Harley betrays her two friends and breaks into Arkham with the goal of killing the Joker for abusing her as often as he did. Harley ultimately chooses to instead release Joker from his cell, and together the two orchestrate a violent takeover of the facility that results in most of the guards and staff members either being killed or taken hostage by the inmates. Harley and the Joker are eventually defeated by Batman and Catwoman, and Harley is last seen being wheeled away while bound in a straitjacket and muzzle. Shortly after this, Poison Ivy breaks into Harley's cell and attempts to kill her for her betrayal, but instead pities her and offers to free her if she helps kill Catwoman, who had left both of her fellow Sirens behind in Arkham to be captured. Harley and Ivy subsequently escape and try to exact revenge on Selina. A massive fight ensues, which ends with Catwoman revealing that since the group first came together, she had been using her connections with Batman to keep Harley and Ivy from being arrested and that she saw good in them and only wanted to help. Harley and Ivy allow Catwoman to go free. Just as Batman is about to arrest them, Catwoman helps the two of them escape and the series ends with all three members of the group going their separate ways.

==Aftermath==
In The New 52 reboot of DC's continuity, the Gotham City Sirens do not exist and are never mentioned as a group. In the new continuity, Catwoman received a new ongoing title written by Judd Winick and drawn by Gotham City Sirens artist Guillem March, Harley Quinn was now a member of the revamped Suicide Squad series, and Poison Ivy is featured in the new Birds of Prey.

==Revival==
In May 2024, DC Comics announced a four-issued weekly revival comic series of Gotham City Sirens coming out in August 2024, written by Leah Williams and pencilled by Matteo Lolli.
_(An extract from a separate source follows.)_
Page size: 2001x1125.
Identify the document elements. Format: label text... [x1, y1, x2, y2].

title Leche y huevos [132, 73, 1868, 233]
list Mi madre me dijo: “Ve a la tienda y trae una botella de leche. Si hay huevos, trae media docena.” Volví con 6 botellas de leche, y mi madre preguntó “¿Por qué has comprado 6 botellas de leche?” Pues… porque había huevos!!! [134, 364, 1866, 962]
It will feature Catwoman, Harley Quinn and Poison Ivy back as the members of the title team, along with Punchline appearing in it as the series's main antagonist.

==Collected editions==

| Title | Issues collected | Publication date | ISBN |
Original trade paperbacks
| Vol. 1: Union | Gotham City Sirens #1-7 | April 2010 | 978-1401225704 |
| Vol. 2: Songs of the Sirens | Gotham City Sirens #8-13, Catwoman #83 | November 2010 | 978-1401229078 |
| Vol. 3: Strange Fruit | Gotham City Sirens #14-19 | August 2011 | 978-1401231378 |
| Vol. 4: Division | Gotham City Sirens #20-21, 23-26 | March 2012 | 978-1401233938 |
| Batman: Gotham Shall Be Judged | Azrael #14-18; Batman #708-709; Gotham City Sirens #22; Red Robin #22 | March 2012 | 978-1401233785 |
Trade paperback reprints
| Gotham City Sirens: Book One | Gotham City Sirens #1-13 | 28 October 2014 | 978-1401251758 |
| Gotham City Sirens: Book Two | Gotham City Sirens #14-26 | 5 May 2015 | 978-1401254124 |
Omnibus
| Harley Quinn & the Gotham City Sirens Omnibus | Gotham City Sirens #1-26; Catwoman #83 | 24 April 2018 | 978-1401278397 |
DC Compact Comics
| Harley Quinn & the Gotham City Sirens | Gotham City Sirens #1-13 | 3 September 2024 | 978-1401251758 |

==In other media==
===Television===
- A loose depiction of the Gotham City Sirens appears in the fourth season of Gotham, consisting of Selina Kyle, Tabitha Galavan, and Barbara Kean.
- The Gotham City Sirens appears in the Teen Titans Go! episode "Jam", consisting of Harley Quinn, Poison Ivy, and Catwoman. Additionally, Starfire and Raven appear as temporary members. This version of the group is a roller derby team.
- The Gotham City Sirens make a cameo appearance in Harley Quinn. In the episode "Killer's Block", Catwoman, Harley Quinn, Poison Ivy, and Barbara Gordon form the eponymous group. However, as of the episode "The Big Apricot", they disbanded due to in-fighting and lack of teamwork.

===Film===
A Gotham City Sirens film entered development as part of the DC Extended Universe (DCEU) as a spin-off of Suicide Squad (2016) with David Ayer directing and set to feature Harley Quinn, Catwoman, and Poison Ivy. However, the film was delayed, replaced with Birds of Prey, and eventually cancelled.